Türkiye 24 Ağustos 2016'da Özgür Suriye Ordusu ile birlikte Fırat Kalkanı Harekâtı'nı başlattı. YPG'nin Menbiç'i alarak Türkiye'nin kırmızı çizgisi niteliğinde olan Fırat'ın batısına geçmesinin ardından bu harekât için düğmeye basılmıştı.
Cerablus'u IŞİD'den alarak bu örgütü Türkiye sınırında uzaklaştırmak ve PYD'nin bölgede kontrol ettiği kantonları birleştirerek "terör koridoru" oluşturmasını engellemek için gerçekleştirilen operasyon, Suriye hükümeti tarafından "egemenlik ihlali" olarak nitelendirildi. Türkiye, 29 Mart 2017'de tamamlanan operasyon ile Fırat Nehri'nin batısında, PYD kontrolündeki kantonlar arasında tampon bölge oluşturdu.
Türkiye'nin Suriye'deki ikinci kara harekâtı ise 20 Ocak 2018'den beri devam eden Afrin operasyonu. TSK, Zeytin Dalı Harekâtı adı verilen bu operasyonun amacını, "bölgede güvenlik ve istikrarı sağlayarak PKK/KCK/PYD-YPG ve DEAŞ'a mensup teröristleri etkisiz hâle getirmek ve dost ve kardeş bölge halkını bunların baskı ve zulmünden kurtarmak" olarak açıkladı.

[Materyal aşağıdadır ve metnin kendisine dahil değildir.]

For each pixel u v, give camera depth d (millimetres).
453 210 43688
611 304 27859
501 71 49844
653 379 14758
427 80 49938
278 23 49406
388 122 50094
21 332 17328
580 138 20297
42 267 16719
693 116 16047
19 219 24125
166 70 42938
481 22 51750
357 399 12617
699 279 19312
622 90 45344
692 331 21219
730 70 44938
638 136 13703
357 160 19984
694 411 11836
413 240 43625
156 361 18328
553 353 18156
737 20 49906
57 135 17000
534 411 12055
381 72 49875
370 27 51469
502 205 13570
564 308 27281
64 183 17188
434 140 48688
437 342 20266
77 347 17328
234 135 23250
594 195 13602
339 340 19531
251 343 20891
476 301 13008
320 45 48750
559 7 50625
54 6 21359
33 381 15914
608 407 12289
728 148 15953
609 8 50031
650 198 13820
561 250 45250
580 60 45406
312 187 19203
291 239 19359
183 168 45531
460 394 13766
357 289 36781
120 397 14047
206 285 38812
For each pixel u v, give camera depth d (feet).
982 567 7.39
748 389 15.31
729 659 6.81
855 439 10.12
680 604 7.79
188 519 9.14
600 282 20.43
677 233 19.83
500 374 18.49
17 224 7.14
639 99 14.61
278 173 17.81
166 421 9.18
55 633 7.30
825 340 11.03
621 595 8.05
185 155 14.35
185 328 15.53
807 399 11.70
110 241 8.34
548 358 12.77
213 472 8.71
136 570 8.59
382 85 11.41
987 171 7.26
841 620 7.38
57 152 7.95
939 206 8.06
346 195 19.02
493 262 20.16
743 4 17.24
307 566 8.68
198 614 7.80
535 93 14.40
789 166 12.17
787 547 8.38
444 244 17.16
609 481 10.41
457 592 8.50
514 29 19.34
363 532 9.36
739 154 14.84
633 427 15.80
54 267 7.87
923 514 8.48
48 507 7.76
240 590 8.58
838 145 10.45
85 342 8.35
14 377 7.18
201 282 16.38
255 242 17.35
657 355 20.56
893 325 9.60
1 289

Son bir yıl içinde Suriye topraklarından 700'ü aşkın saldırıya maruz kaldığını belirten Türkiye, Fırat Kalkanı Harekâtı'nda olduğu gibi ilgili BM Güvenlik Konseyi kararları ve BM Şartı'nın 51'inci maddesinden kaynaklanan meşru müdafaa hakkına dayanarak gerçekleştirdiği operasyonun "bölgedeki terör bağlantılı tehditler ortadan kaldırılana kadar" süreceğini duyurdu.
Erdoğan Şubat ayı başında Afrin operasyonunun ardından hedefin ABD'nin desteklediği YPG'nin kontrolündeki Menbiç olacağını açıklamıştı. Türkiye şu günlerde ise ABD ile YPG'nin Menbiç'ten çekilmesini öngören bir plan üzerinde çalışıyor.